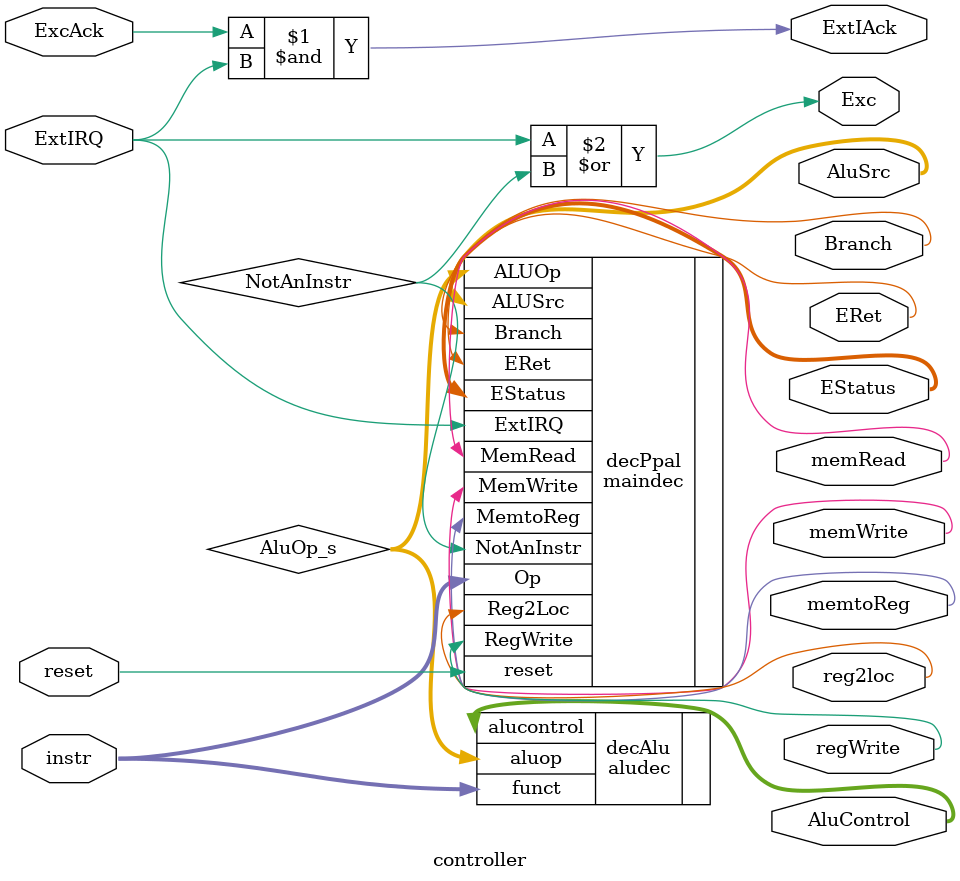
<source format=sv>

module controller(input logic [10:0] instr,
				  input logic reset, ExtIRQ, ExcAck,
				  output logic [3:0] AluControl,
				  output logic [1:0] AluSrc,
				  output logic memtoReg, reg2loc, regWrite, Branch, memRead, memWrite,
				  output logic [3:0] EStatus,
				  output logic ERet, Exc, ExtIAck);
											
	logic [1:0] AluOp_s;
	logic NotAnInstr;

	// ExtIAck must be ‘1’ when ExcAck = ‘1’ y ExtIRQ = ‘1’, if not it must be ‘0’
	// ExtIAck = External Interrupt Acknowledged
	assign ExtIAck = ExcAck & ExtIRQ;

	// Output Exc of #controller module must be the result of an OR operation
	// between input ExtIRQ intern signal NotAnInstr
	// This means that an excpetion will only ocurr by external request (ExtIRQ)
	// or by an invalid opcode (NotAnInstr)
	assign Exc = ExtIRQ | NotAnInstr;

	maindec 	decPpal 	(.Op(instr),
							.reset(reset),
							.ExtIRQ(ExtIRQ),
							.ALUSrc(AluSrc), 
							.ALUOp(AluOp_s),
							.EStatus(EStatus),
							.Reg2Loc(reg2loc), 
							.MemtoReg(memtoReg), 
							.RegWrite(regWrite), 
							.MemRead(memRead), 
							.MemWrite(memWrite), 
							.Branch(Branch),
							.ERet(ERet),
							.NotAnInstr(NotAnInstr));	
	
	aludec 	decAlu 	(.funct(instr), 
					.aluop(AluOp_s), 
					.alucontrol(AluControl));
			
endmodule

</source>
☆ ☆ ☆
Task: Across all the records, find the lines containing the word "must" and reproduce each one.

Exercise answer:
	// ExtIAck must be ‘1’ when ExcAck = ‘1’ y ExtIRQ = ‘1’, if not it must be ‘0’
	// Output Exc of #controller module must be the result of an OR operation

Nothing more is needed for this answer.